«Ho scelto di interpretare il personaggio di Saverio Barone perché anche io, come lui, ho la forte volontà di affermarmi e di essere riconosciuto con un ruolo specifico. Il che non significa fama, ma vivere nel tuo branco con un ruolo ben preciso».
Si racconta così Francesco Montanari, 34 anni il prossimo autunno. Sguardo diretto e un talento innato che gli ha permesso di interpretare, in maniera impeccabile, tanto il mondo criminale quanto quello dei servitori dello Stato. Dal feroce “Libanese” al giovane Pm de “Il Cacciatore”, interpretazione che gli è valsa il titolo di “miglior attore di serie tv” al Canneséries, il riconoscimento per la miglior interpretazione maschile per la fiction dedicata al magistrato Sabelli. Un talento costruito con una lunga gavetta a teatro ed esploso poi in Tv e sul grande schermo. E grazie alle sue interpretazioni sempre più convincenti, il “Libanese” di Romanzo Criminale è stato uno dei super big dell’ultima edizione di Etna Comics che si è tenuta a Catania lo scorso giugno. E sono tanti i progetti futuri che lo vedranno protagonista: dal corto “La notte prima”, presentato alla 75ma Mostra del cinema di Venezia, al sequel del Cacciatore (come annunciato a Cannes), a un nuovo film tratto dal romanzo di Pino Corrias “Dormiremo da vecchi”, che uscirà l’anno prossimo.
In Tv ha interpretato tanti ruoli diversi.
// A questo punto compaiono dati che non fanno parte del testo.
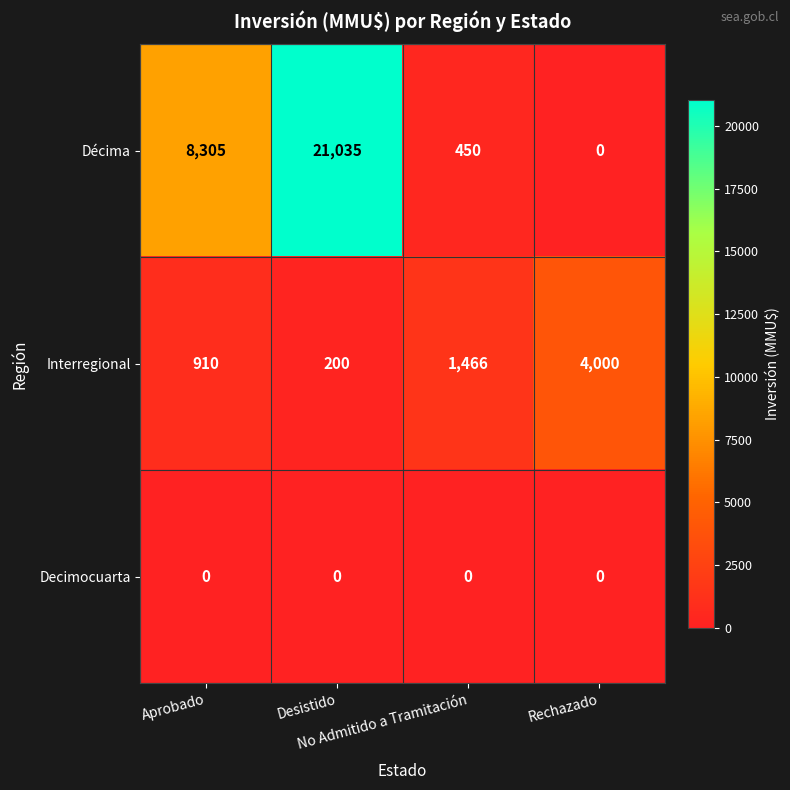

Which series has the largest total across all categories?

Décima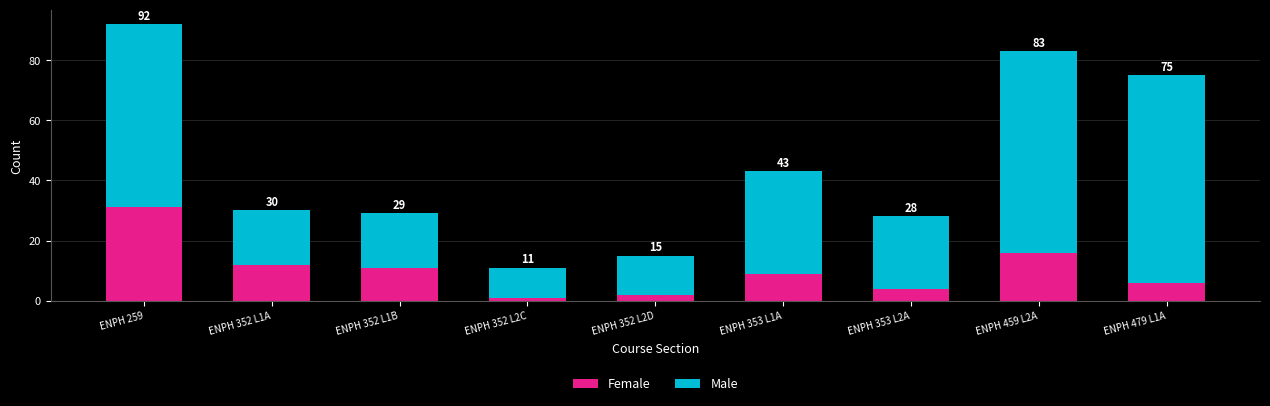

At which label is Male closest to 39?

ENPH 353 L1A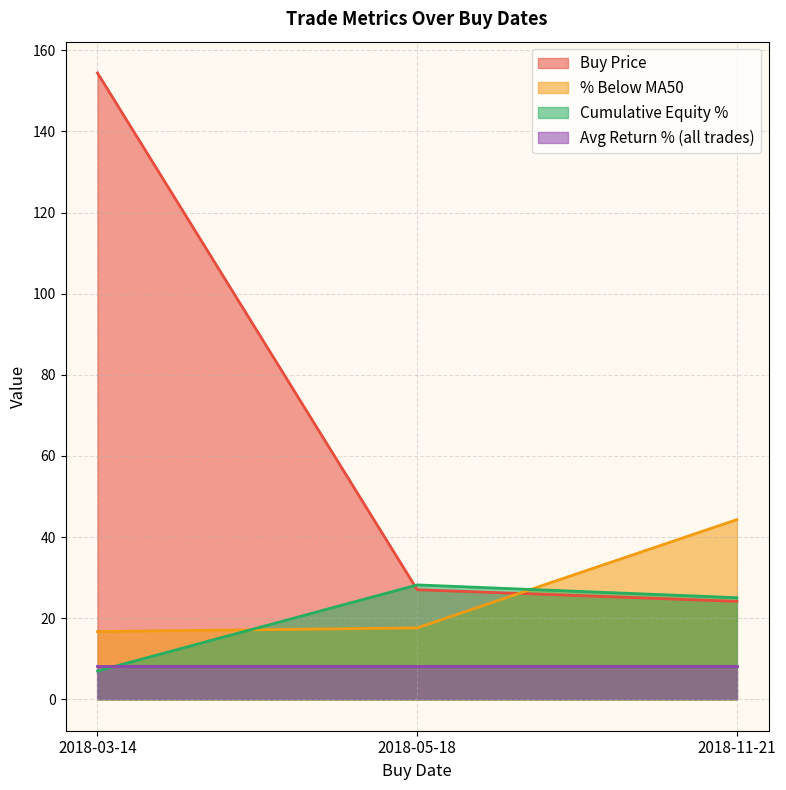

Is it true that Buy Price equals 27.0 at 2018-05-18?

True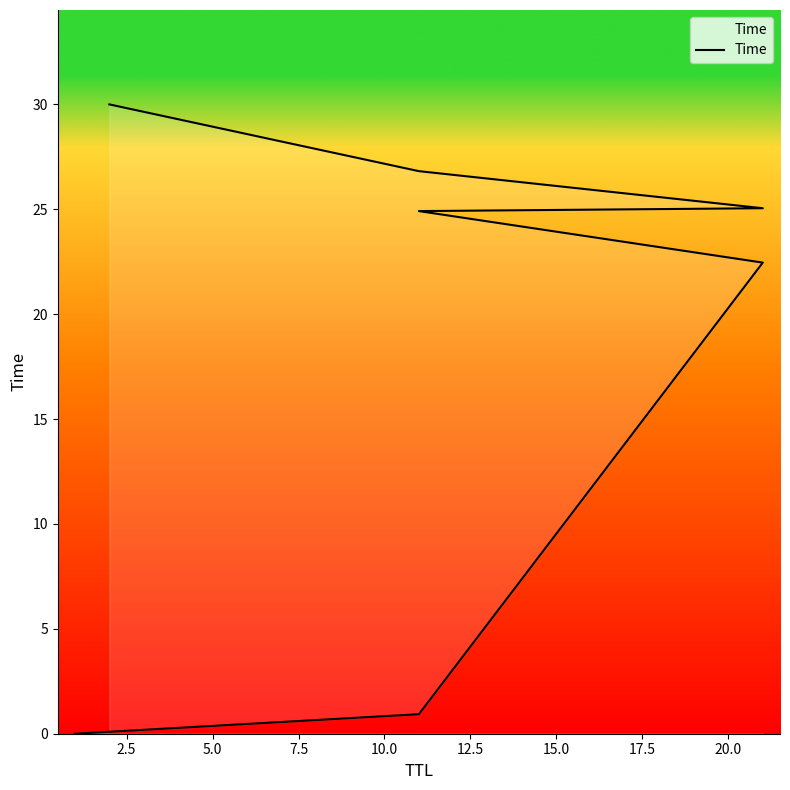

Does the chart have visible grid lines?

No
In base a cosa sceglie?
«In base all’umanità che mi interessa in quel momento storico. Mi piace osservare i miei coetanei e cerco di capire, in base alla mia sensibilità, cosa possa essere utile e costruttivo nel linguaggio collettivo e comune. Cerco di indagare in quel senso.»
Nella serie Tv Il Cacciatore interpreta il giovane magistrato Saverio Barone. Quanto c’è di lei?
«Un attore mette tutto se stesso in ogni ruolo, per cui c’è sempre tutto di te e al contempo niente. Saverio Barone è un ragazzo che non vuole più essere trattato da ragazzino. Ha un rapporto conflittuale con il suo mentore che tende sempre ad umiliarlo. Ad un certo punto Saverio deciderà di non farsi più mettere sotto da nessuno. E quando, all’età di 30 anni, entrerà nel pool antimafia dove tutti i magistrati sono più grandi di lui e lo trattano come un novellino, Saverio userà questa determinazione per autoaffermarsi. Ho scelto di interpretare questo personaggio perché anche io, come lui, ho la forte volontà di affermarmi e di essere riconosciuto nel collettivo con un ruolo ben preciso. Il che non significa fama, bensì è un vivere nel tuo branco con un ruolo specifico».
Perché sceglie spesso prodotti che parlano di mafia?
«Romanzo Criminale è andato bene ed è diventato quasi mitologico per un motivo specifico: non tanto per la storia romanzata della banda della Magliana, quanto per gli otto ragazzini del muretto che invece di farsi le canne e perdere tempo, avevano un progetto comune, che io chiaramente non condivido perché è un’associazione a delinquere. Nella serie, dove interpreto il ruolo del Libanese, il fondatore insieme agli altri di questa banda, il mio personaggio desidera fondamentalmente essere amato dalla madre. L’abbandono, da parte di quest’ultima, lo farà sprofondare nella disperazione. E nella scena finale, quel ragazzo che per 12 episodi è stato prepotente e arrogante con le pistole, mostrerà tutta la sua umanità e fragilità domandandosi perché la madre non l’abbia mai amato. Ed è lì che ti affezioni al personaggio. Achille Ferro di Squadra Antimafia, era un uomo che voleva l’affetto del padre. Quindi parliamo di caratteri e personalità dove, alla fine, il contesto criminale è sempre molto marginale. Con questo però non voglio dire che c’è bisogno solo di contesti criminali, anche se c’è sicuramente un’imprenditoria produttiva che sfrutta questi macrocontesti per arrivare meglio alla gente.»
E Saverio Barone ha le stesse mancanze?
«Saverio Barone non ha questa mancanza umana ma vuole affermarsi proprio come voglio fare io e in un ruolo come quello che interpreto ne Il Cacciatore il mio senso civico di cittadino collima alla perfezione con il mio appagamento artistico.»
Ci sarà un sequel?
«Il Cacciatore esce da un lungo percorso che ci ha visti premiati non solo a Cannes ma anche e soprattutto in termini di ascolto. Per cui si, ci sarà un sequel.»